Résumé de la décision
La Cour de cassation a rejeté le pourvoi d'Émile X... contre un arrêt de la Cour d'appel d'Amiens, daté du 11 février 1965, qui l'avait condamné à une amende de 300 francs pour non-représentation d'enfants. Émile X... contestait la décision sur deux moyens de cassation, mais la Cour a jugé que les arguments soulevés n'étaient pas fondés.
Arguments pertinents
1. Premier moyen de cassation : Émile X... a soutenu que l'arrêt de la Cour d'appel était entaché d'un vice de forme, en raison de l'absence du nom du greffier dans le jugement. La Cour a répondu que l'article 486 du Code de procédure pénale ne requiert pas la mention du nom du greffier, mais seulement sa signature, qui était présente. Par conséquent, ce moyen a été jugé non recevable.
> "L'article 486 du Code de procédure pénale n'exige pas que le nom du greffier soit mentionné, qu'il suffit pour le désigner que sa signature figure comme dans l'espèce au bas de l'acte."
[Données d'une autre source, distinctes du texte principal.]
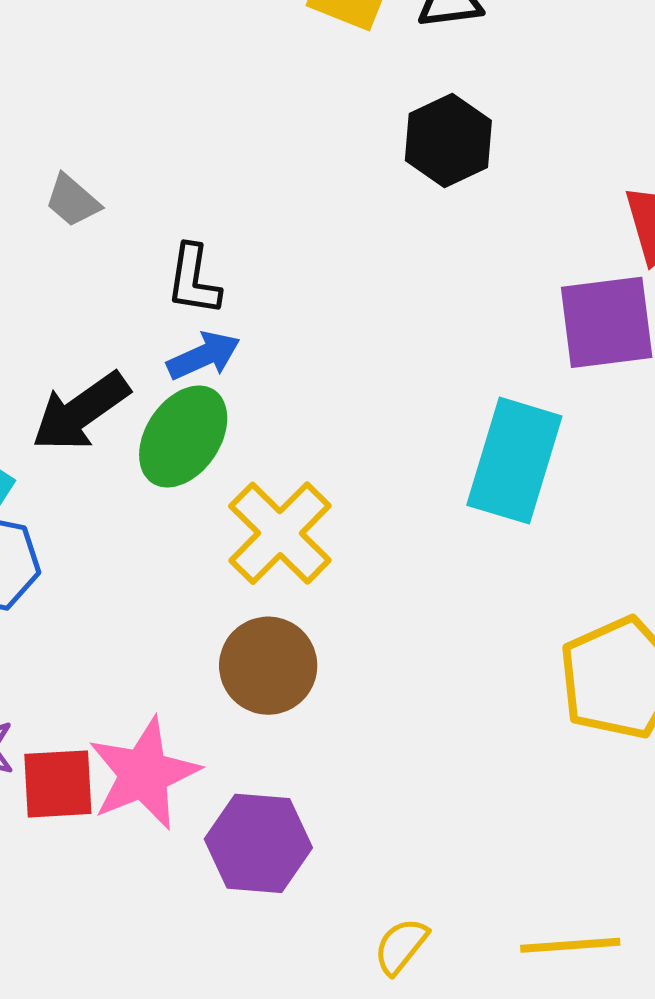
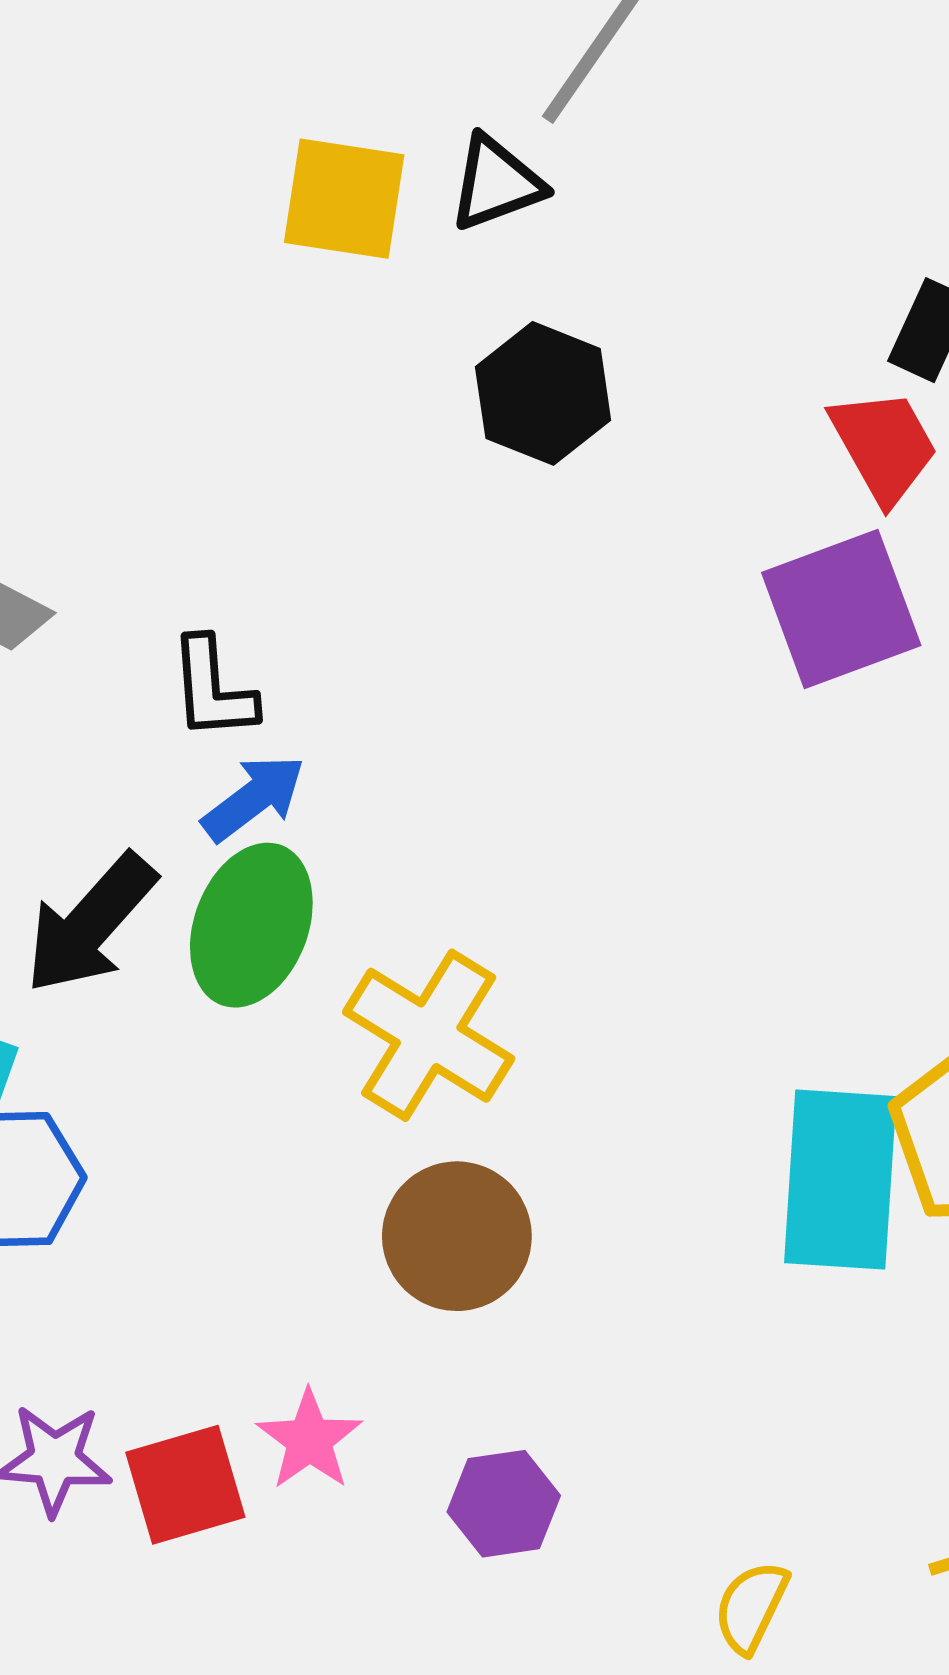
cyan rectangle: (514, 461) -> (840, 1180), moved
pink star: (144, 774) -> (309, 1440), size x0.6
purple hexagon: (258, 843) -> (504, 1504), size x0.7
2. Second moyen de cassation : Émile X... a également contesté sa condamnation pour non-représentation d'enfants, arguant que l'arrêt ne prouvait pas qu'il avait été notifié du jugement du 31 août 1963, qui lui retirait la garde des enfants. La Cour a constaté que le prévenu avait eu connaissance de ce jugement et qu'il n'avait pas soulevé de moyen concernant la notification en première instance ou en appel. Ce moyen a été déclaré irrecevable car il était nouveau et ne pouvait être soulevé pour la première fois devant la Cour de cassation.
> "Ce moyen qui est nouveau ne peut être produit pour la première fois devant la Cour de cassation."
Interprétations et citations légales
1. Code de procédure pénale - Article 486 : Cet article stipule que les actes de la procédure doivent être signés par le greffier, mais ne requiert pas que son nom soit explicitement mentionné dans le jugement. Cela a été interprété comme suffisant pour garantir la régularité de la procédure.
2. Code pénal - Article 357 et Code civil - Article 380 : Ces articles établissent les bases légales pour la condamnation pour non-représentation d'enfants. La Cour a précisé que le jugement du 31 août 1963, qui retirait la garde des enfants à Émile X..., était exécutoire par provision, ce qui signifie qu'il devait être respecté même en cas d'appel.
> "Le jugement du 31 août 1963, qui lui retirait la garde provisoire des enfants y... et rendait lesdits enfants à la dame y..., était d'ailleurs exécutoire par provision nonobstant appel."
En conclusion, la décision de la Cour de cassation repose sur une interprétation stricte des exigences procédurales et des notifications judiciaires, affirmant ainsi la légitimité de la condamnation d'Émile X... pour non-représentation d'enfants.